However, this melancholy fate was still distant, and old Simon Tabrum had a fine custom from the coaches and private travellers who delighted to spend a night in so sweet a lodging.
The Basket of Roses was the fairest, dearest inn down all that billowy London road. The counter, sheathed in a case of pewter, the glasses all in a row, the sleek barrels and the irregular lines of home-brewed cordials, charmed the casual visitor to a more intimate acquaintance. Behind the tap was the Travellers' Room, and what a room it was—with great open fireplaces and spits and bubbling kettles and blackened ingles. Long-buried ancestors of the village had carved their rude initials over each high-backed bench and battered the bottoms of the great tankards into unexpected dents by many rollicking choruses in the merry dead past. The walls of this room knew the pedigree of every bullock and the legend of every ghost for many miles round. Here was the cleanest floor, the clearest fire in England.
Old Tabrum the landlord was the very man for the house—the very man to bring out all that was most worthy in his guests. He always produced good wine and a piping hot supper, never asked for his money till his guests were satisfied and always wore an apron as white as the foam of his cool deep ale.
He was eighty years old now, with a bloom on his cheeks like an autumn pippin and two limpid blue eyes that looked straight into yours and, if you had any reverence at all, made the tears well involuntarily at the sight of such gentle beauty.
Once he was a famous Basso Profundo, but now his voice was high and thin, and seemed already fraught with faint aerial music. The ancient man was a great gardener as properly became a landlord whose sign was a swinging posy. What a garden there was at the back of this glorious inn. The bowling-green surrounded by four grey walls was the finest ever known, and as for the borders, deep borders twelve feet wide, they were full of every sweet flower. There were Columbines and Canterbury Bells and blue Bells of Coventry and Lilies and Candy Goldilocks with Penny flowers or White Sattin and Fair Maids of France and Fair Maids of Kent and London Pride.
There was Herb of Grace and Rosemary and Lavender to pluck and crush between your fingers, while some one rolled the jack across the level green of the ground. In Spring there were Tulips and Jacynths, Dames' Violets and Primroses, Cowslips of Jerusalem, Daffodils and Pansies, Lupins like spires in the dusk, and Ladies' Smocks in the shadowed corners. As for Summer, why the very heart of high June and hot July dwelt in that fragrant enclosure. Sweet Johns and Sweet Williams with Dragon flowers and crimson Peaseblossom and tumbling Peonies, Blue Moonwort and the Melancholy Gentlemen, Larksheels, Marigolds, Hearts, Hollyhocks and Candy Tufts. There was Venus' Looking Glass and Flower of Bristol and Apple of Love and Blue Helmets and Herb Paris and Campion and Love in a Mist and Ladies' Laces and Sweet Sultans or Turkey Cornflowers, Gillyflower Carnations (Ruffling Rob of Westminster amongst them) with Dittany and Sops in Wine and Floramor, Widow Wail and Bergamot, True Thyme and Gilded Thyme, Good Night at Noon and Flower de Luce, Golden Mouse-ear, Princes' Feathers, Pinks, and deep-red Damask Roses.
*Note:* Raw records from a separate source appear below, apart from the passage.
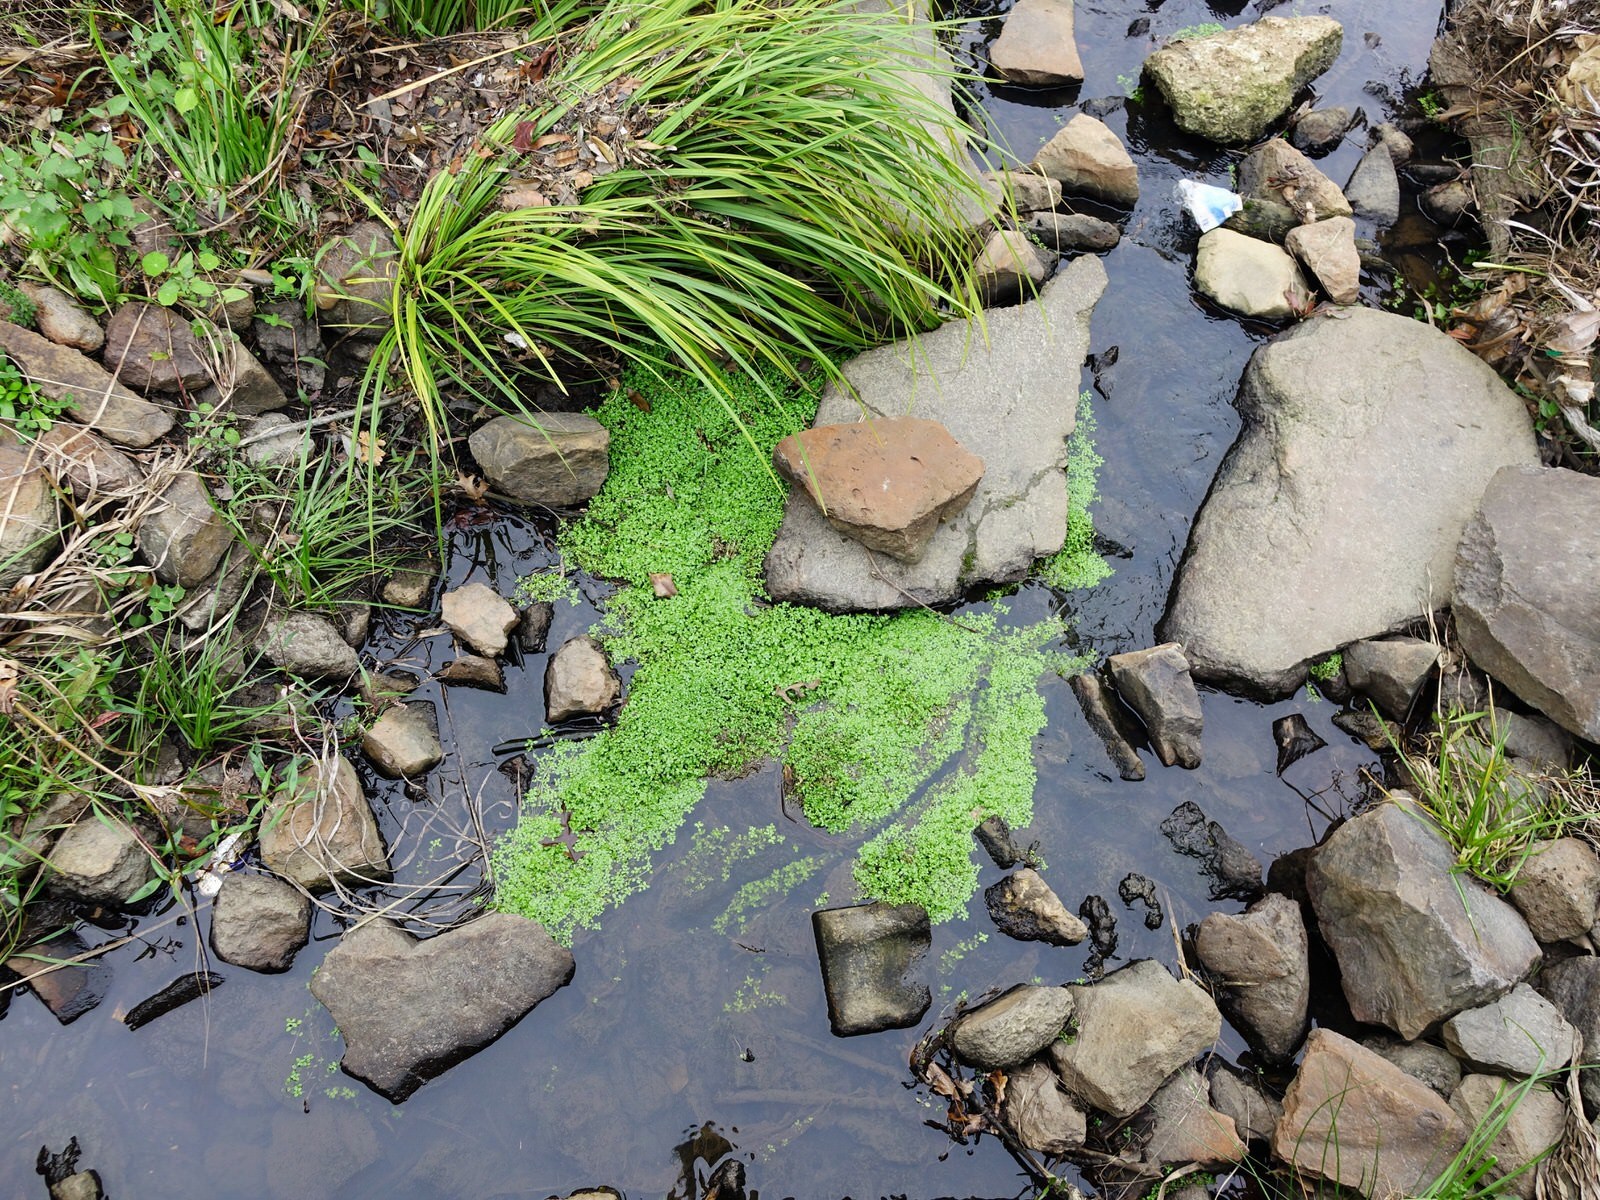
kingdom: Plantae
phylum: Tracheophyta
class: Magnoliopsida
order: Lamiales
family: Plantaginaceae
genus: Callitriche
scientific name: Callitriche stagnalis
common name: Common water-starwort
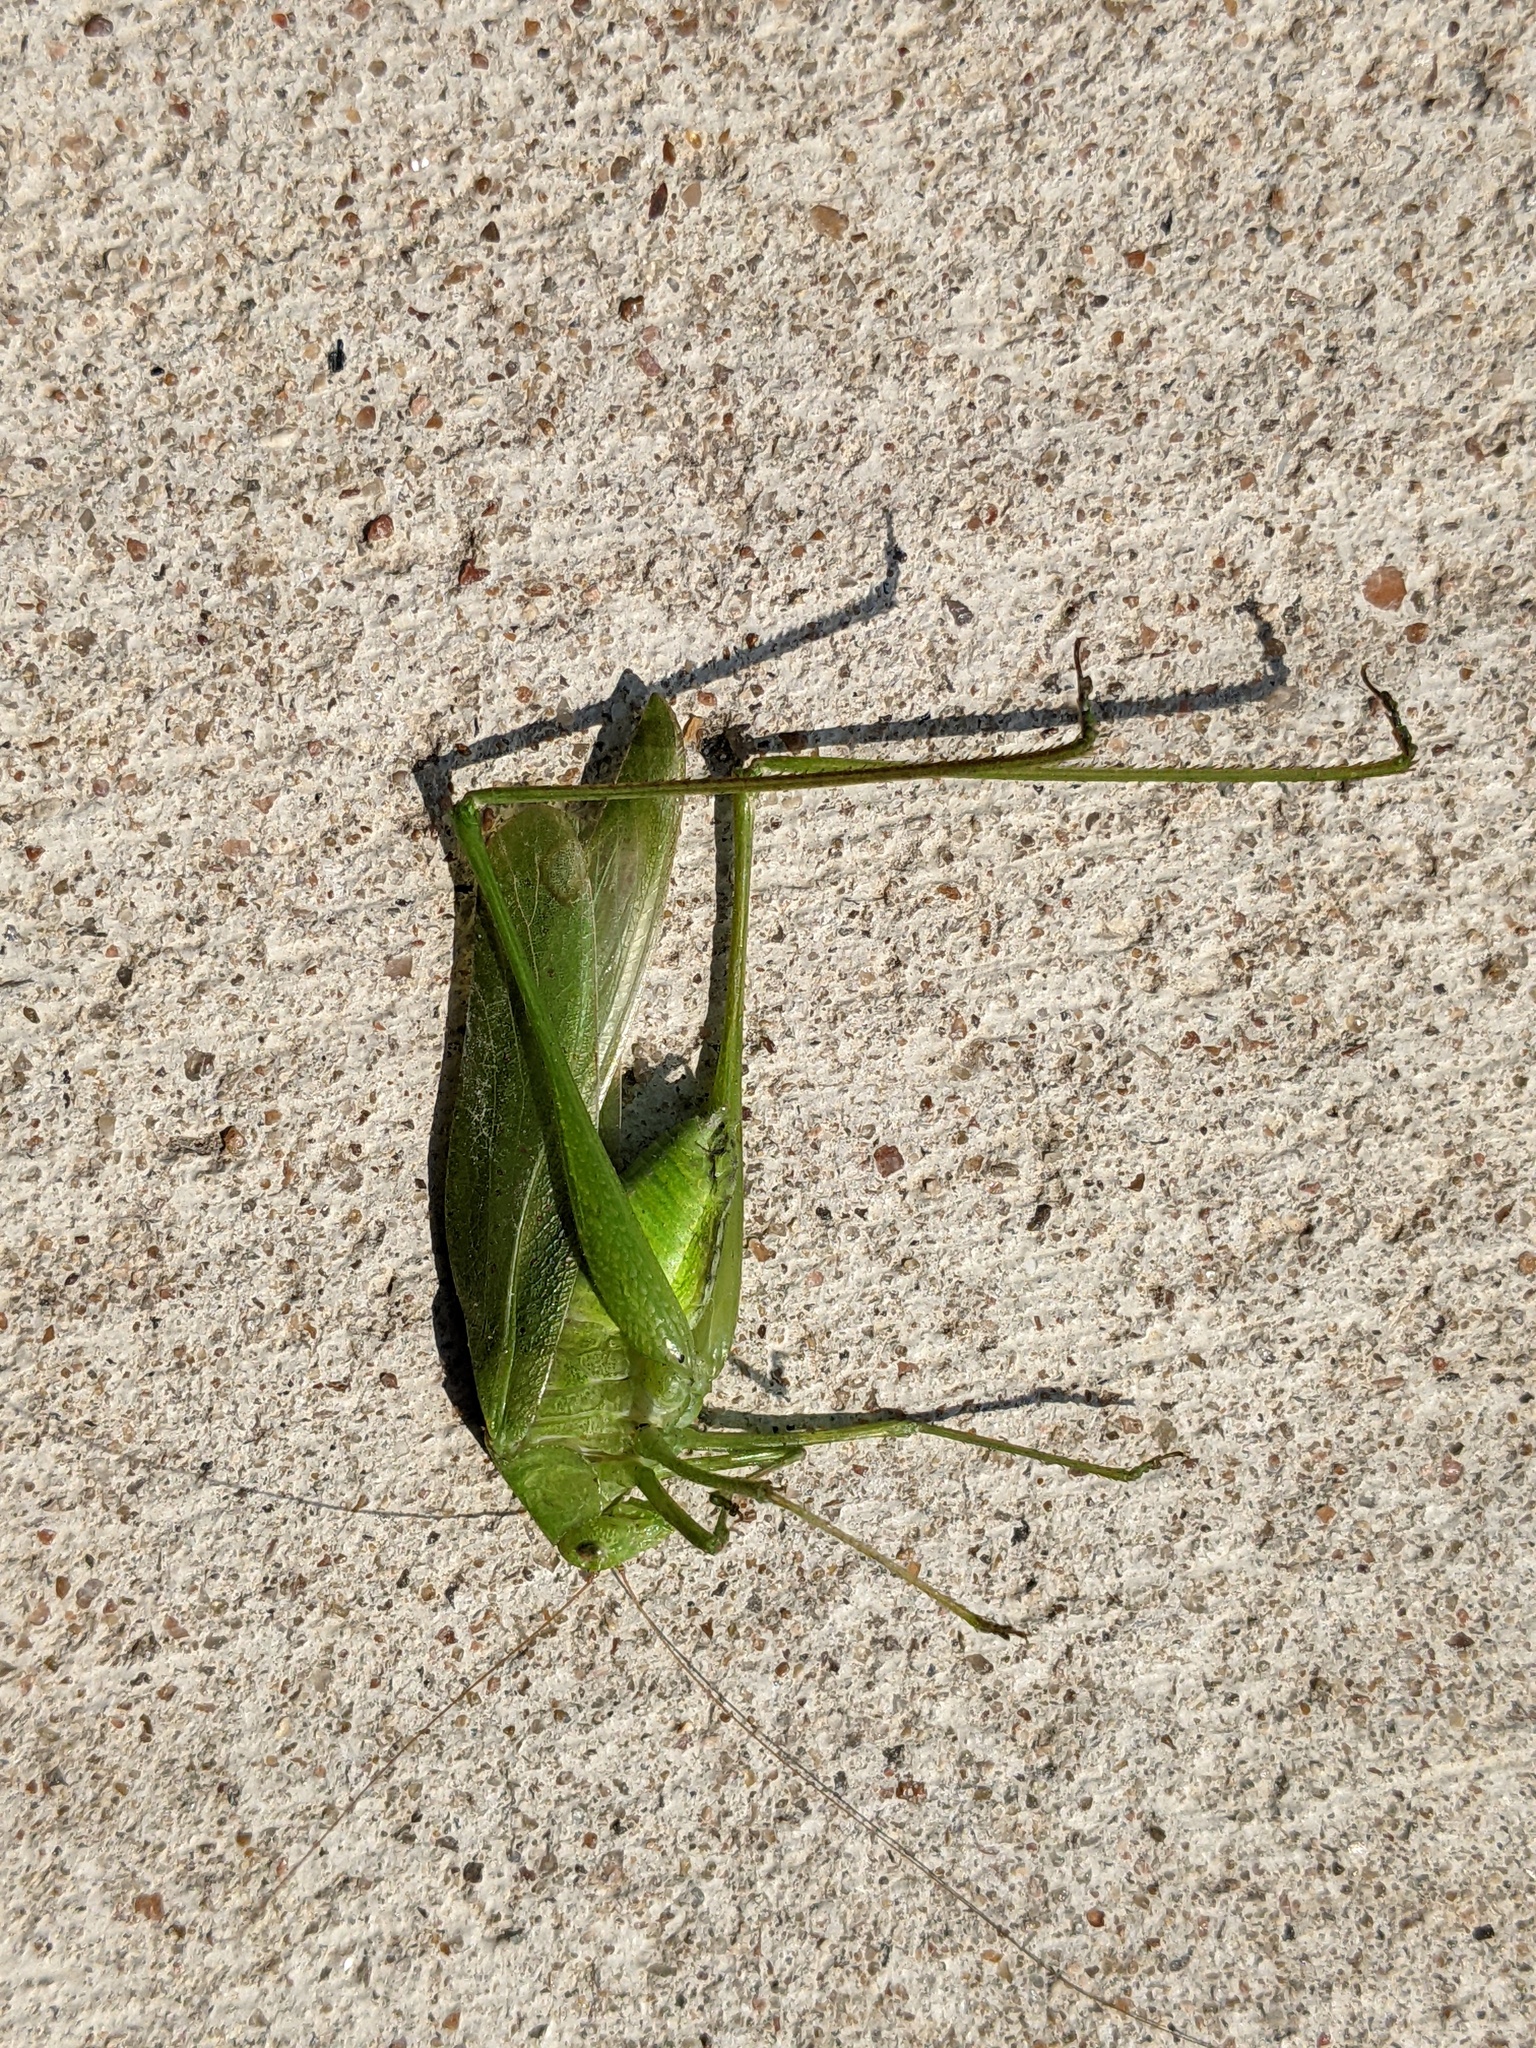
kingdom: Animalia
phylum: Arthropoda
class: Insecta
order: Orthoptera
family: Tettigoniidae
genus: Amblycorypha
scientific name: Amblycorypha oblongifolia
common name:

It was a very wonderful garden indeed.
And because the old man loved flowers, tending them in the early twilight with water and releasing them from many a small weed which he was fain to destroy, but in the end always replanted in a small clearing on the shady side of his farthest meadow, because he loved flowers, the old man, whose first wife died years and years ago on a long past primrose-tide, married in the hale winter of his life a comfortable wench whom he could trust as he trusted his flowers to be true to their seasons. This second wife, more like a daughter than a wife, he delighted to surprize with fragrant rolls of gaily sprigged cloths; and never a summer morning broke but he was abroad in the dewy grass to gather her such a posy of freshness and beauty as can only be taken in the earliest hours of the morning. Mrs. Tabrum, for all she was so young and rosy, had a great feeling for the importance of her position as mistress of a famous hostelry and ordered about little Polly Patch, newly arrived from Mrs. Margery Severe's select charity school, with a great air of ladyship. Little Polly Patch was a very important young woman too; for the Basket of Roses was not a large galleried inn full of grooms and hostlers and waiters and chambermaids, but a house of quite another character, where you were never bewildered by superfluous service but always received with a quiet dignity. Therefore you paid a great deal of respectful attention to little Polly Patch who had a great deal to do with your night's rest and your morning's breakfast. I think Mr. Vernon was a very wise man to choose a domestick fairyland so apt to soothe the sweet alarms of his Phyllida.
Here they would sup while the horses were being changed, and hence they would set out in the darkness, preserving, as they galloped along, a sense of peace and quiet beauty that should be to her the fortunate prelude of a happy adventure.
Vernon had sent word to the house of their arrival, hinted at the fatigues of a gay bridal, and let it be supposed they desired no intrusion.